There's something else you have to shop for besides a rate: That's a risk classification. The best rates go to drivers with good records, generally known as preferred risks--but in recent years, it has been tough to make the grade. Insurers were demoting drivers with minor violations To the standard-risk category, where coverage can cost 30 to 60 percent more. Drivers formerly slotted as low-standard risks were tossed into the nonstandard pool. Dropping people down in class meant higher profits for insurers, even when rates stayed the same.

Insurers use elaborate computer programs to calculate risk, factoring in not only a driver's age, driving record, type of ear, and number of past accidents, but also her credit history and whether she has a cell phone in her car. (To paraphrase the old saying, Stay alive, don't phone and drive.)

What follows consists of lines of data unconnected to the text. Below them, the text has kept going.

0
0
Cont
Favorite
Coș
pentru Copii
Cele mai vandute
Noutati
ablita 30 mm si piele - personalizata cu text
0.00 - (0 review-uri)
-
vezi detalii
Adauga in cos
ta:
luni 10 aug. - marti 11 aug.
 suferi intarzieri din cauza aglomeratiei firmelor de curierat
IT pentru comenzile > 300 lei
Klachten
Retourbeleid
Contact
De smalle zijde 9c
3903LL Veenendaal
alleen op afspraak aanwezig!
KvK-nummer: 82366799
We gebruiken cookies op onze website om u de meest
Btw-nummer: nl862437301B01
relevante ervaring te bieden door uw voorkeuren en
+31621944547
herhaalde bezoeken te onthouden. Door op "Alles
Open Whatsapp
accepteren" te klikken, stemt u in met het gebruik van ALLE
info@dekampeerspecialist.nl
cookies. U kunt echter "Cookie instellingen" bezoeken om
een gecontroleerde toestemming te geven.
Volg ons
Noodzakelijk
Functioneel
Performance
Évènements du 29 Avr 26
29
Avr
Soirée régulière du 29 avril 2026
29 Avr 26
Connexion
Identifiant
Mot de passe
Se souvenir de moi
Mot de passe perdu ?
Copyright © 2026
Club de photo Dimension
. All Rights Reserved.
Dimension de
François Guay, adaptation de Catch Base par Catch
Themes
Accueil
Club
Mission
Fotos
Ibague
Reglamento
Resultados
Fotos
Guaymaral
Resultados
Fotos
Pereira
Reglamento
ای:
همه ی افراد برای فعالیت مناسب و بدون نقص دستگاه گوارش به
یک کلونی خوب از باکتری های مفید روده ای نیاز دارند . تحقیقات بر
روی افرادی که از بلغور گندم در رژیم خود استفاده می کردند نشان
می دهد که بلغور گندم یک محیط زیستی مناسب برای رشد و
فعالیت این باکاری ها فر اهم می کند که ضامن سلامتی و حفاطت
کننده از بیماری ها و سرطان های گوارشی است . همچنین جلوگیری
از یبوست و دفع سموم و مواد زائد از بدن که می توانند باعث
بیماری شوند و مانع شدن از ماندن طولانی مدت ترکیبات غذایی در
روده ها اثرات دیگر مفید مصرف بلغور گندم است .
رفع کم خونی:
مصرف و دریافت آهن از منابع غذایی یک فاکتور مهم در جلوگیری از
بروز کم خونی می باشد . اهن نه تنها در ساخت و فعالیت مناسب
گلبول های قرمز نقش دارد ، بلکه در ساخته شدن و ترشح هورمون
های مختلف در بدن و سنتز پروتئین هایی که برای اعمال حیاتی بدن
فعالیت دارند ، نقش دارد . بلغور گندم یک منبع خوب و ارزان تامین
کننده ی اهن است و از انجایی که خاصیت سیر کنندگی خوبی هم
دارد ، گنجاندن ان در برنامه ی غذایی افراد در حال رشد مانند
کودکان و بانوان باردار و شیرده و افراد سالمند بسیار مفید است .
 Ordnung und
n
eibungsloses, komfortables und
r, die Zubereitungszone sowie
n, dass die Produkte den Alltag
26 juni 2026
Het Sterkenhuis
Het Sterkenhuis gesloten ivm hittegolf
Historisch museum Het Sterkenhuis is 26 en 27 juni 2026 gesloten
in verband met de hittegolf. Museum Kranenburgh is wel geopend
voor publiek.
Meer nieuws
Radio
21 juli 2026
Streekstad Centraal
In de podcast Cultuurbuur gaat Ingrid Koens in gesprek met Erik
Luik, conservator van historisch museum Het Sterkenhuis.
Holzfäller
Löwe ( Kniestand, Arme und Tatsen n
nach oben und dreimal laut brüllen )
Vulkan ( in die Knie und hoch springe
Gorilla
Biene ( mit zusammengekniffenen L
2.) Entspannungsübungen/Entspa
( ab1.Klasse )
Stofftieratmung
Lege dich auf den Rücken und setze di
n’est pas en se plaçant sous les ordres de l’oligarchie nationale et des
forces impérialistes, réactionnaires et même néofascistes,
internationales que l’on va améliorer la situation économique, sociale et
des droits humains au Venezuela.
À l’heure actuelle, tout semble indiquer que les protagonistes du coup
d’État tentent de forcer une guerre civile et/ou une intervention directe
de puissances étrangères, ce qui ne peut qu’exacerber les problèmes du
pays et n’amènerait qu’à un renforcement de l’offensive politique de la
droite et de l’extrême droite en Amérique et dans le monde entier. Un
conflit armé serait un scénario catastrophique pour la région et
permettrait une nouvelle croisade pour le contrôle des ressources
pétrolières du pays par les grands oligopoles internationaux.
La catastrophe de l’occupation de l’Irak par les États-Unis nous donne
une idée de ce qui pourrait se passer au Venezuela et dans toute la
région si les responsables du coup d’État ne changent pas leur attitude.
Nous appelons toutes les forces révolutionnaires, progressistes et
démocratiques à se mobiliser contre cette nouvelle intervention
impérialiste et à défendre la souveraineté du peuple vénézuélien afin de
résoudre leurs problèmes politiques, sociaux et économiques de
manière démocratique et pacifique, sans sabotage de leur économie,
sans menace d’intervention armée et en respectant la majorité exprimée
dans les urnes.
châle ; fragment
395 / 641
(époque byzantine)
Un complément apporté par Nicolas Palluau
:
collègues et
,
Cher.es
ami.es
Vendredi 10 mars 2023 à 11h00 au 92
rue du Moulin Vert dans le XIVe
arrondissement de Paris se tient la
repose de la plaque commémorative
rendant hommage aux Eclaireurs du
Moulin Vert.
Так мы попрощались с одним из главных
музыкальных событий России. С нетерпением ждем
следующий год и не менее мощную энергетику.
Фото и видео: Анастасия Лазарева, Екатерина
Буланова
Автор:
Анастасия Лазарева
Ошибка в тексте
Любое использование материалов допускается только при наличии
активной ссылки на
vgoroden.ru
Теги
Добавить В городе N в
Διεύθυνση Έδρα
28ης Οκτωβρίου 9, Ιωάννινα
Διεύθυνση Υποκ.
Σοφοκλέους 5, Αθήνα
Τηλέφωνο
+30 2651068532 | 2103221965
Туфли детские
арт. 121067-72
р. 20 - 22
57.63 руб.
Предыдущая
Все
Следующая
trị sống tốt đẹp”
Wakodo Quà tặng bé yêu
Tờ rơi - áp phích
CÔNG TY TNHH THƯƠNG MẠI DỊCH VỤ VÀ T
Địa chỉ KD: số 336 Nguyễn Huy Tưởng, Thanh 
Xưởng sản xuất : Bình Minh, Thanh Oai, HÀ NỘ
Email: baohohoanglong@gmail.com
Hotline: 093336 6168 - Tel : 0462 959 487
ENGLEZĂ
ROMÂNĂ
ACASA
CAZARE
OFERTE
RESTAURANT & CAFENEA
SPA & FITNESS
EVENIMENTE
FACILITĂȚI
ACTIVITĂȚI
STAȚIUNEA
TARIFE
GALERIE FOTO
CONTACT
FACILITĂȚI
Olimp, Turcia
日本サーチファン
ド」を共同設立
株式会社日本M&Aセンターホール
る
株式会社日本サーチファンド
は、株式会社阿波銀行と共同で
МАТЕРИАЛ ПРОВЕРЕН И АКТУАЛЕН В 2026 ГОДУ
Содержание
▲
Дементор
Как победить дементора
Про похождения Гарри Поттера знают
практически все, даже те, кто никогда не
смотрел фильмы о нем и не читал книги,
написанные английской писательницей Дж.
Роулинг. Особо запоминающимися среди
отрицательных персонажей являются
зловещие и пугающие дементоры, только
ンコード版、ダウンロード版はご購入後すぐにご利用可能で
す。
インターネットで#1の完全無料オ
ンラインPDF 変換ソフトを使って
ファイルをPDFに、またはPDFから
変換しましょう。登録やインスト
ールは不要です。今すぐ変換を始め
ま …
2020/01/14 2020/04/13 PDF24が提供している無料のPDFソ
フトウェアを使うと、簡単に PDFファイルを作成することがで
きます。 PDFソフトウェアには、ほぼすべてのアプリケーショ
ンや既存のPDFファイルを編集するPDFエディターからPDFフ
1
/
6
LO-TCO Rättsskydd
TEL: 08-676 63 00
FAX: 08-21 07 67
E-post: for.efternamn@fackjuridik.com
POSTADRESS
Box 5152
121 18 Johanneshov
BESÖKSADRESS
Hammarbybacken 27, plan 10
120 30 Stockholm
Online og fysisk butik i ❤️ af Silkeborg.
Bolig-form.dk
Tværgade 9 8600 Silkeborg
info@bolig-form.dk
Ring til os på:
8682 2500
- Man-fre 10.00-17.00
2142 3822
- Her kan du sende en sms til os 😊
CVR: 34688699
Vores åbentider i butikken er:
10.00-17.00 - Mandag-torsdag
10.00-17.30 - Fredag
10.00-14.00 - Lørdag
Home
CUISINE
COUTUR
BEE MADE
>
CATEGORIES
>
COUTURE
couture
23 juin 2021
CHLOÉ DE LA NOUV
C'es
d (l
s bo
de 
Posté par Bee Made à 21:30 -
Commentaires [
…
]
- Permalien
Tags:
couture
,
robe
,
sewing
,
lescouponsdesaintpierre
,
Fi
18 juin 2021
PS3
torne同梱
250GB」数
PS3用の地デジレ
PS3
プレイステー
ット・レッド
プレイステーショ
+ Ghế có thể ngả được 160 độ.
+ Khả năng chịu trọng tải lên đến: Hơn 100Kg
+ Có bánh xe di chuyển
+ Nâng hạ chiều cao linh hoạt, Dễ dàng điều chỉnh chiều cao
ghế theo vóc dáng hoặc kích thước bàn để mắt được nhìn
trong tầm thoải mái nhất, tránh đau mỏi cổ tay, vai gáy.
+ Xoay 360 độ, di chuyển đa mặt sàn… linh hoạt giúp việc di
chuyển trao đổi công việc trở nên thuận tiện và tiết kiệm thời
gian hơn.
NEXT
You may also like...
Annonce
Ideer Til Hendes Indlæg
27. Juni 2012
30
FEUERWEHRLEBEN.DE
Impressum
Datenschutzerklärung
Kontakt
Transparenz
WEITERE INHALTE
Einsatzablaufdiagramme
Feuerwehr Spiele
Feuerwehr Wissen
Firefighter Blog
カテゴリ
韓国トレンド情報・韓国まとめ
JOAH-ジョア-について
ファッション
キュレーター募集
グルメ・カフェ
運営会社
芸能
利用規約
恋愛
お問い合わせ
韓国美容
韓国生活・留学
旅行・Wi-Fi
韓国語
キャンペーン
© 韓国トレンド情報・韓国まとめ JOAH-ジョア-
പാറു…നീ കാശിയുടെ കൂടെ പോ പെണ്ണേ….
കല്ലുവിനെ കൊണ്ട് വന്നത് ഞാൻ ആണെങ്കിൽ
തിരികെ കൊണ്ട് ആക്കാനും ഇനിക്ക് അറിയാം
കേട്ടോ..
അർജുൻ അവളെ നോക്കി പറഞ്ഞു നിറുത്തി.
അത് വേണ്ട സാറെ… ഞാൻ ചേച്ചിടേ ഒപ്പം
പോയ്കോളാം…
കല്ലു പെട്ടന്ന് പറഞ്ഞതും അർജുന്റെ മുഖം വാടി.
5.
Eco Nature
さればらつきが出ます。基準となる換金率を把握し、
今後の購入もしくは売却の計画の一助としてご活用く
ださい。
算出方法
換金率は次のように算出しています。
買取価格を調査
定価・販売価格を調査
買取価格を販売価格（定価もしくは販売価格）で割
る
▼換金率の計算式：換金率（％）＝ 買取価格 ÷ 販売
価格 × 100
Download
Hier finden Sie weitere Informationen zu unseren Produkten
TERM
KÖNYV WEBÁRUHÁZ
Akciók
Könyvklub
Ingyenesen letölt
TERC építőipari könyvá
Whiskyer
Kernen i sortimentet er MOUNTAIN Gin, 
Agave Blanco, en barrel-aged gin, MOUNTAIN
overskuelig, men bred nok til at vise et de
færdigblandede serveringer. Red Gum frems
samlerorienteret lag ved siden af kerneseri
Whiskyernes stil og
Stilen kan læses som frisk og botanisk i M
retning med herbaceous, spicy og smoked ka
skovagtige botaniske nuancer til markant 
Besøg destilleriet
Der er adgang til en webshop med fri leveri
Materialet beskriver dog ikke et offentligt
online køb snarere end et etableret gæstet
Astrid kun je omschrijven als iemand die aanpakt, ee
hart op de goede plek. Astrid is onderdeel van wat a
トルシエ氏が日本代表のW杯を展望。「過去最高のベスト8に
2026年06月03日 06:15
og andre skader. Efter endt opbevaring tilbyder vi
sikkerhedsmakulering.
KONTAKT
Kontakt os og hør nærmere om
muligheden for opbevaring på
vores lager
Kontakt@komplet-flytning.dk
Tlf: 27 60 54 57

Many insurers are starting to reclassify people back up, says Robert Wallach, head of The Robert Plan Corporation in Bethpage, NY. Here's how he describes the risk categories today: preferred--no underage drivers in the family, no high-performance vehicles (like sports cars), no accidents, maybe one violation; standard--a young driver in the family, a slightly higher-performance car, maybe a single accident, one other violation; nonstandard--teenage driver, tickets, accidents.

But insurers differ in how they evaluate risk. Always ask how you're classified. A good driver offered a standard-risk policy should look elsewhere. Some other insurer might put you on its preferred list.

Those identified as nonstandard risks, including people in state high-risk pools, should also shop around. In past years, you might have landed in this category after a couple of accidents, or even just a couple of speeding tickets. Now you're more likely to be accepted as a standard risk. Your premium will still be relatively high, but not as high as before.

To find lower rates, call an independent insurance agent and ask her to shop for you; check with companies like State Farm that sell through their own agents; or call insurers that sell by phone and mail (such as Geico Direct at 800-8413000, in all states except Massachusetts and New Jersey; Progressive at 800-AUTO PRO, in all states except Massachusetts, New Jersey, and South Carolina; or Reliance-Direct, 800-619-1600, in a number of states). If you apply for new insurance, hang on to your current policy until you're sure the new company has accepted you (up to 60 days).

Also ask the insurer about any discounts you might qualify for. There might be price breaks for: nonsmokers, graduates of defensive-driving courses, senior citizens, students with good grades, families whose teenage drivers attend school more than 100 miles away (so they can't get at the car!), low-mileage cars, cars with air bags or scat belts that wrap around automatically, cars with four-wheel antilock-braking systems, and cars with built-in antitheft devices.

Some other ways to lower your rate:

  • Tell your insurance company or agent about any changes in your life that affect risk. You should pay less when the young driver in your family graduates and leaves home, or when you retire and stop using your car for commuting.
  • Raise the deductible on your collision insurance from $250 to $500, or from $500 to $1,000. Odds are, you'll save more in premiums than you'll ever pay out of pocket for collision costs.
  • Buy a car that's cheap to repair. Your insurance agent can tell you which cars are money-eaters and which aren't.
  • Insure all your cars with the same company, and buy your homeowner's or tenant's insurance there too.
  • Share your car with your teenager. When teens have their own cars, or drive yours more than half the time, they're considered principal drivers and cost more to insure.